The photographs have been passed on to police in Mumbai and Ahmedabad. A senior official said, along with the Intelligence Bureau, they have launched a massive manhunt to identify and trace the man.
A senior official in the Mumbai Anti-Terrorism Squad confirmed that they had got the photographs of the car and the driver. But no investigator was willing to reveal how many of these stolen cars had been photographed.
“If we are able to trace the man driving the car, we could get to the other members of the module,” the official said.
"Either this man is part of the terror module, and could even be the bomber, or he was given a contract to steal the cars and deliver it to someone," the official said. He said even if the driver had just stolen the car, he could lead the investigators to the people to whom he delivered the cars.
Investigations have further revealed that the e-mail ID used to send the terror mails to television channel minutes before the Ahmedabad blasts was created at 6.30 p.m. on the day of the blast. The e-mail was sent to television channels at 6.40 pm.
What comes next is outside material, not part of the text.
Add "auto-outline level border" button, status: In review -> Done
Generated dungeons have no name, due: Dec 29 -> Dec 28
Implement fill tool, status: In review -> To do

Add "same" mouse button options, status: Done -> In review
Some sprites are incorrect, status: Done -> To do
"This means, the person who sent the mails was present in the Navi Mumbai building for around 20 minutes during which he created the e-mail ID and sent the mails," the official said. This person used the Wi-fi connection of American national Kenneth Haywood.
It has also been revealed that the mail contents had been scanned and a PDF file made, which was sent to the person who finally e-mailed it to television channels on July 24.